Be that as it may, one simply fails to understand the elusive psyche of our very own liberal pen pushers. They are all for getting things over from India. For instance, one recalls the hue and cry about non-import of Indian films, books and journals. One would have had no quarrel with these demands if only they were not so blatantly one-sided. Why didn’t these chaps also make out a case for reciprocal exports from Pakistan to India? After all, there is such a thing as reciprocity in international relations.
And then, one may justifiably ask those of our nationals who have been clamoring for the restoration of full fledged trade relations with India how they intend to bring about any semblance of equilibrium in the balance of trade between the two countries. One does not wish to pour cold water over their dreams, but one would certainly like to be convinced of the legitimacy of their argument. After all, there is a case to be made in favour of a level playing field.
The fruits this far of the myriad CBMs on and off the bilateral high table have all been reaped by Indian interests.
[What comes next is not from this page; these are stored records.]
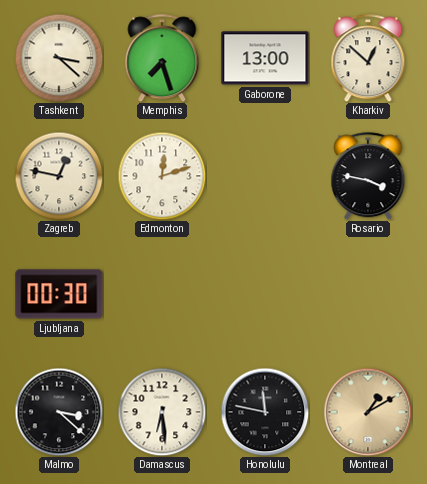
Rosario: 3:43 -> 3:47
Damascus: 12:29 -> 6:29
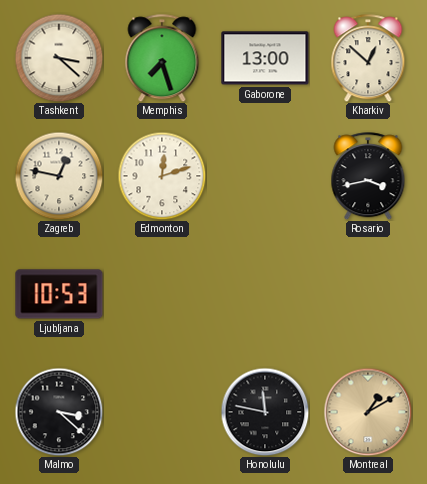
Rosario: 3:47 -> 3:43
Ljubljana: 00:30 -> 10:53
Damascus: 6:29 -> none
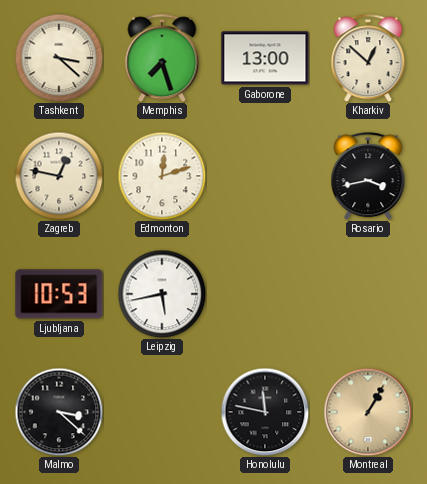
Leipzig: none -> 5:43
Montreal: 1:10 -> 1:05
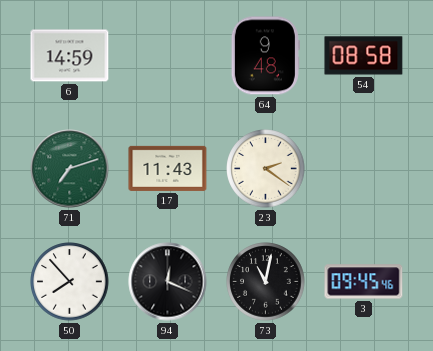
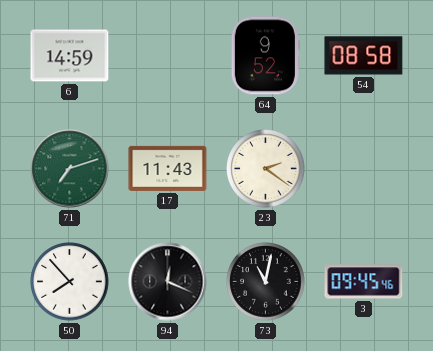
64: 9:48 -> 9:52
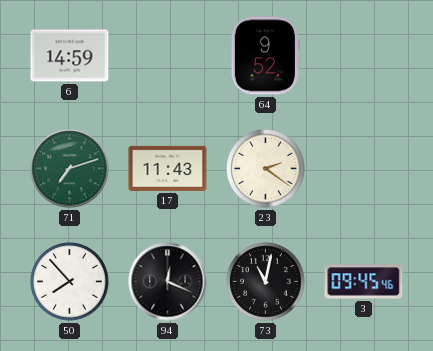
54: 08:58 -> none
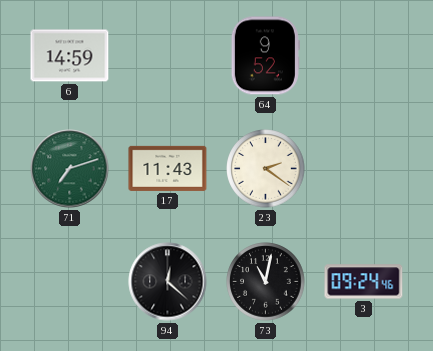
50: 7:53 -> none
94: 12:19 -> 12:22
3: 09:45 -> 09:24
One seeks in vain to pinpoint any CBM that may, ever so indirectly, have brought some benefit to this land. The much–vaunted people-to-people-contact rigmarole degenerated into a one-sided tourist yatra from Pakistan to India. Literally, thousands of Pakistanis (among them a generous sprinkling of ‘begums’; their bags bursting with dollars) made regular pilgrimages to Indian cities to buy jewelry, clothing and the like! Barring members of divided families, there were hardly any reciprocal visits in the opposite direction. Such Indians as did visit came mainly as honoured guests of the government or of our socialites. Pakistan’s economy gained little from their visits. In effect, the people-to-people-contact CBM, like so many others of the ilk, have long lost relevance, if ever there was one. It is about time someone made out a case for reciprocity!
— The writer is a former ambassador and former assistant secretary general of OIC.